Debe unirse a ellos de inmediato.

Este, que podría ser el arranque de una serie de intriga, podría ser también un mundo real para nuestros nietos. Un mundo en el que, gracias a la introducción extensiva de la realidad virtual y los psicofármacos, a la gente se le haya atrofiado el instinto para el dolor, la averiguación, la convivencia con lo imperfecto, la senda que abre la duda. 

Hay otros elementos que ya se pueden imaginar en este universo feliz. La fantasía, dada por real por una tropa de ciudadanos desapegados e indolentes, de que los políticos estén extintos. La alegre amnesia de lo que hicieron cuando estaban en activo. Un gobierno de ChatGPT. 

Con los políticos desaparecerían las ideas o ideologías, sus fórmulas manidas o caducas o rescatadas del pasado y reescritas. Toda esa cháchara que estamos hartos de que nos sea lanzada. La gente dormiría tranquila en la idea de que el gobierno de los pueblos, su convivencia y el reparto de prebendas y derechos lo gestionara un diagrama de flechas, una calculadora binaria. Todo el gasto de las campañas electorales desviado a construir parques de ocio y estadios de fútbol hiperbólicos, de ensueño. Un algoritmo aparentemente descontaminado con el logo de una sonrisa. Un jefe de gobierno robot: magro en eficacia, sin gota de grasa ni sesgos, ¿se tragarían esto nuestros tataranietos? 

De igual modo que ya nos interpela nuestra pantalla cuando deseamos algo (antes mismo de saberlo), las generaciones futuras podrían olvidar con el tiempo que deseo no es nuestro sino hemos sido colonizados por él, alguien nos lo ha inyectado. De igual modo que nosotros olvidamos que un entrecot proviene del sacrificio (sangriento, rugiente, violento) de un mamífero (cosa que nuestros abuelos bien sabían), ellos podrían llegar a olvidar que Amazon ha elaborado su búsqueda de artículos por ti. Tan majo. Te ha ahorrado ese tiempo y ahora lo puedes emplear en perrear o zascandilear por los reels de una red social.

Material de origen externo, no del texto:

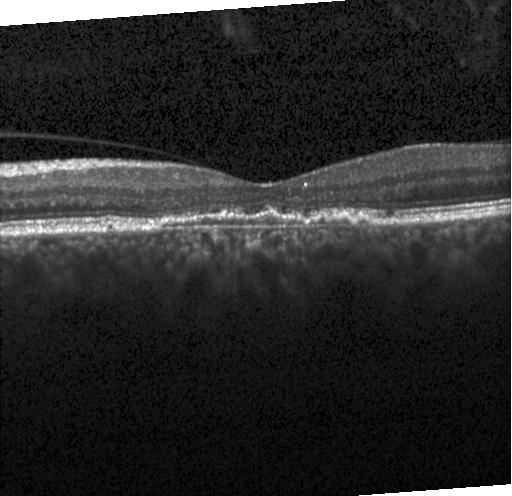 Choroidal neovascularization (CNV).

¿Quién quedaría en pie para hacerse las grandes preguntas? Con una educación menguada y reducida al folleto o al Tik Tok explicativo, ¿qué recursos les quedarían a los disidentes, los pensadores, los curiosos recalcitrantes? 

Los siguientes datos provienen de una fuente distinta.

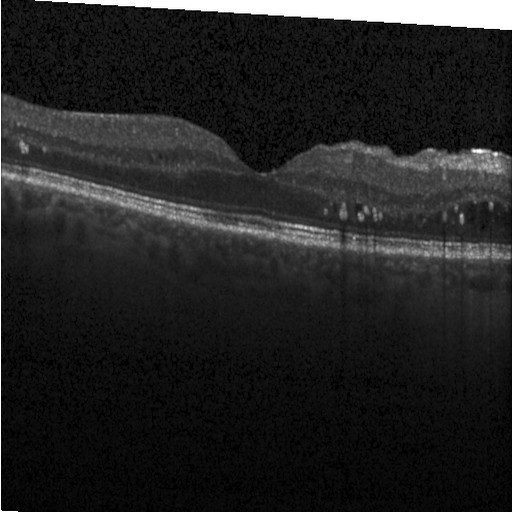
Macular scan · retinal OCT B-scan. Diagnosis: diabetic macular edema.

Habría pocos, algunos escribirían sus lúcidas reflexiones antes de volarse los sesos, como Stefan Zweig hizo con su  su librito sobre Montaigne (libro inacabado), acariciando la idea de una nueva oportunidad para la Europa fascista que lo empujaba al suicidio. Mientras alguien pudiera mantener la “ilesa humanidad del corazón en medio de la bestialidad”, la cosa no se daba por perdida. Un solo hombre libre nos haría más libres a todos los hombres. 

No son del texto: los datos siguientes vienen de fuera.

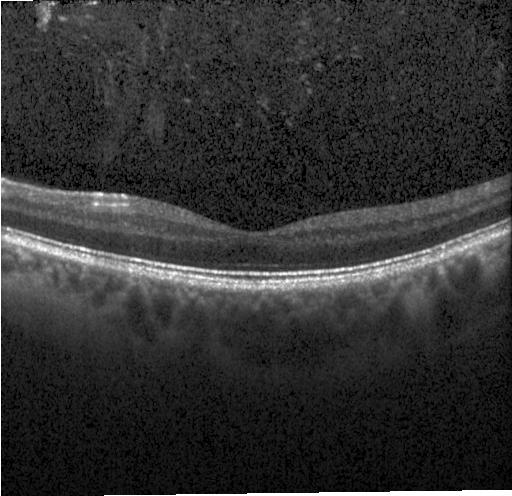

Dx: neither choroidal neovascularization, diabetic macular edema, nor drusen.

Uno solo sería suficiente. Un relevo. Un hilo que seguir en el laberinto. 

Como somos tantos y tan diversos (para el 2100 se calculan 11200 millones, o sea, una plaga), se puede inferir que habría un porcentaje no desdeñable de cerebros activos, una liga de atletas, una estirpe rara y resistente, suficientemente nutrida para recordar a sus tatara tatarabuelos y quizá alumbrar un nuevo Renacimiento. No sueño con que mis hijos forman parte de esta liga. No soy tan egoísta.

Ya tengo nostalgia de mi presente. Qué bien. Es lo que necesitaba. 

En estos días en los que todo el mundo anda cabreado por el adelanto electoral a pleno verano, creo que es una buena gimnasia mental viajar adelante para luego volver atrás. Como dijo Confucio, se trata de querer lo que tenemos y no tanto de tener lo que queremos.